## EXTRACTED MATERIAL

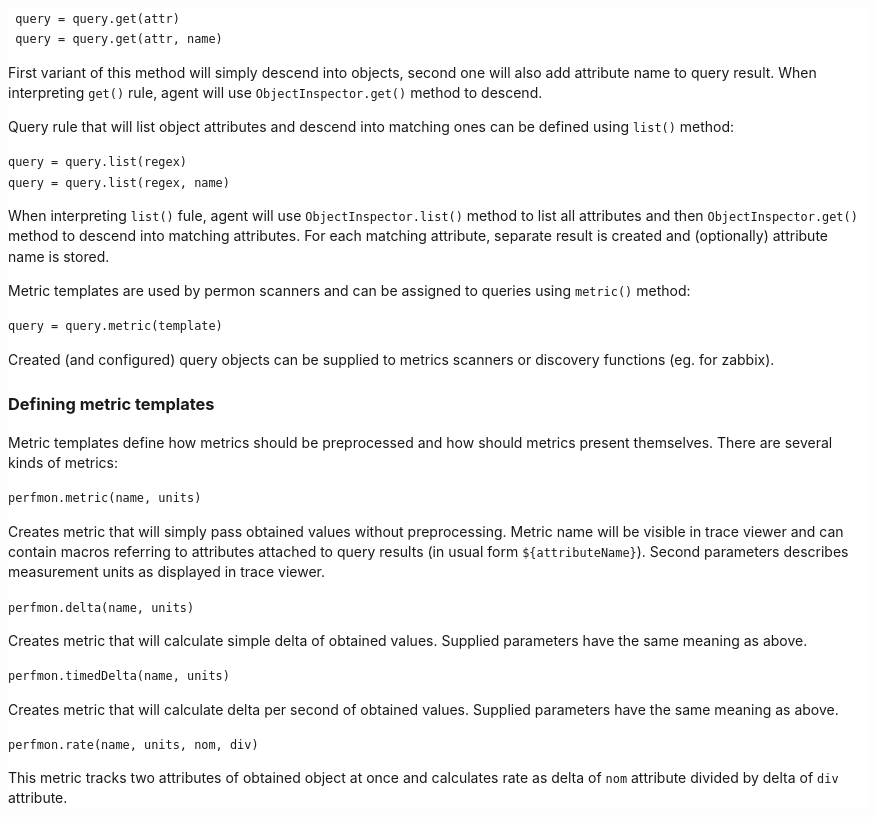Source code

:      query = query.get(attr)
     query = query.get(attr, name)

First variant of this method will simply descend into objects, second one will also add attribute name to query result.
When interpreting `get()` rule, agent will use `ObjectInspector.get()` method to descend.

Query rule that will list object attributes and descend into matching ones can be defined using `list()` method:

    query = query.list(regex)
    query = query.list(regex, name)

When interpreting `list()` fule, agent will use `ObjectInspector.list()` method to list all attributes and then
`ObjectInspector.get()` method to descend into matching attributes. For each matching attribute, separate result
is created and (optionally) attribute name is stored.

Metric templates are used by permon scanners and can be assigned to queries using `metric()` method:

    query = query.metric(template)

Created (and configured) query objects can be supplied to metrics scanners or discovery functions (eg. for zabbix).

### Defining metric templates

Metric templates define how metrics should be preprocessed and how should metrics present themselves. There are several
kinds of metrics:

    perfmon.metric(name, units)

Creates metric that will simply pass obtained values without preprocessing. Metric name will be visible in trace viewer
and can contain macros referring to attributes attached to query results (in usual form `${attributeName}`). Second
parameters describes measurement units as displayed in trace viewer.

    perfmon.delta(name, units)

Creates metric that will calculate simple delta of obtained values. Supplied parameters have the same meaning as above.

    perfmon.timedDelta(name, units)

Creates metric that will calculate delta per second of obtained values. Supplied parameters have the same meaning as
above.

    perfmon.rate(name, units, nom, div)

This metric tracks two attributes of obtained object at once and calculates rate as delta of `nom` attribute divided
by delta of `div` attribute.
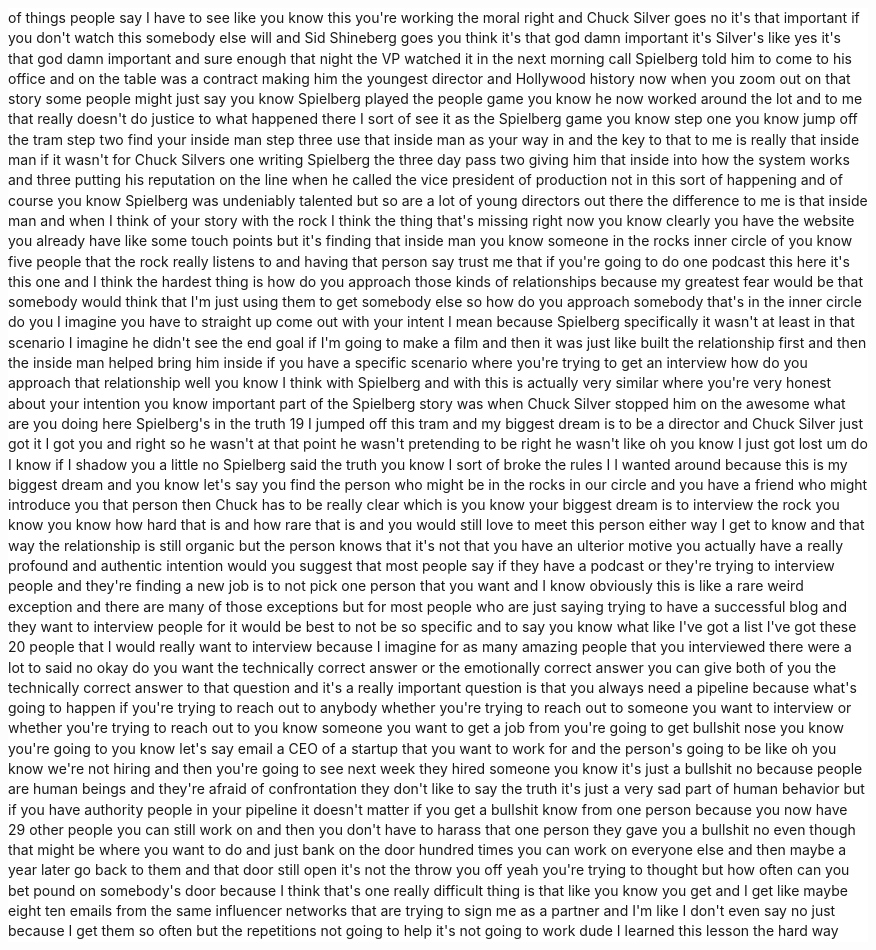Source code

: of things people say I have to see like you know this you're working the moral right and Chuck Silver goes no it's that important if you don't watch this somebody else will and Sid Shineberg goes you think it's that god damn important it's Silver's like yes it's that god damn important and sure enough that night the VP watched it in the next morning call Spielberg told him to come to his office and on the table was a contract making him the youngest director and Hollywood history now when you zoom out on that story some people might just say you know Spielberg played the people game you know he now worked around the lot and to me that really doesn't do justice to what happened there I sort of see it as the Spielberg game you know step one you know jump off the tram step two find your inside man step three use that inside man as your way in and the key to that to me is really that inside man if it wasn't for Chuck Silvers one writing Spielberg the three day pass two giving him that inside into how the system works and three putting his reputation on the line when he called the vice president of production not in this sort of happening and of course you know Spielberg was undeniably talented but so are a lot of young directors out there the difference to me is that inside man and when I think of your story with the rock I think the thing that's missing right now you know clearly you have the website you already have like some touch points but it's finding that inside man you know someone in the rocks inner circle of you know five people that the rock really listens to and having that person say trust me that if you're going to do one podcast this here it's this one and I think the hardest thing is how do you approach those kinds of relationships because my greatest fear would be that somebody would think that I'm just using them to get somebody else so how do you approach somebody that's in the inner circle do you I imagine you have to straight up come out with your intent I mean because Spielberg specifically it wasn't at least in that scenario I imagine he didn't see the end goal if I'm going to make a film and then it was just like built the relationship first and then the inside man helped bring him inside if you have a specific scenario where you're trying to get an interview how do you approach that relationship well you know I think with Spielberg and with this is actually very similar where you're very honest about your intention you know important part of the Spielberg story was when Chuck Silver stopped him on the awesome what are you doing here Spielberg's in the truth 19 I jumped off this tram and my biggest dream is to be a director and Chuck Silver just got it I got you and right so he wasn't at that point he wasn't pretending to be right he wasn't like oh you know I just got lost um do I know if I shadow you a little no Spielberg said the truth you know I sort of broke the rules I I wanted around because this is my biggest dream and you know let's say you find the person who might be in the rocks in our circle and you have a friend who might introduce you that person then Chuck has to be really clear which is you know your biggest dream is to interview the rock you know you know how hard that is and how rare that is and you would still love to meet this person either way I get to know and that way the relationship is still organic but the person knows that it's not that you have an ulterior motive you actually have a really profound and authentic intention would you suggest that most people say if they have a podcast or they're trying to interview people and they're finding a new job is to not pick one person that you want and I know obviously this is like a rare weird exception and there are many of those exceptions but for most people who are just saying trying to have a successful blog and they want to interview people for it would be best to not be so specific and to say you know what like I've got a list I've got these 20 people that I would really want to interview because I imagine for as many amazing people that you interviewed there were a lot to said no okay do you want the technically correct answer or the emotionally correct answer you can give both of you the technically correct answer to that question and it's a really important question is that you always need a pipeline because what's going to happen if you're trying to reach out to anybody whether you're trying to reach out to someone you want to interview or whether you're trying to reach out to you know someone you want to get a job from you're going to get bullshit nose you know you're going to you know let's say email a CEO of a startup that you want to work for and the person's going to be like oh you know we're not hiring and then you're going to see next week they hired someone you know it's just a bullshit no because people are human beings and they're afraid of confrontation they don't like to say the truth it's just a very sad part of human behavior but if you have authority people in your pipeline it doesn't matter if you get a bullshit know from one person because you now have 29 other people you can still work on and then you don't have to harass that one person they gave you a bullshit no even though that might be where you want to do and just bank on the door hundred times you can work on everyone else and then maybe a year later go back to them and that door still open it's not the throw you off yeah you're trying to thought but how often can you bet pound on somebody's door because I think that's one really difficult thing is that like you know you get and I get like maybe eight ten emails from the same influencer networks that are trying to sign me as a partner and I'm like I don't even say no just because I get them so often but the repetitions not going to help it's not going to work dude I learned this lesson the hard way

## TASK PROMPT
Counting only lines that contain the string "values", how many are there in the data above? Give the number alone.

## EXERCISE RESPONSE
3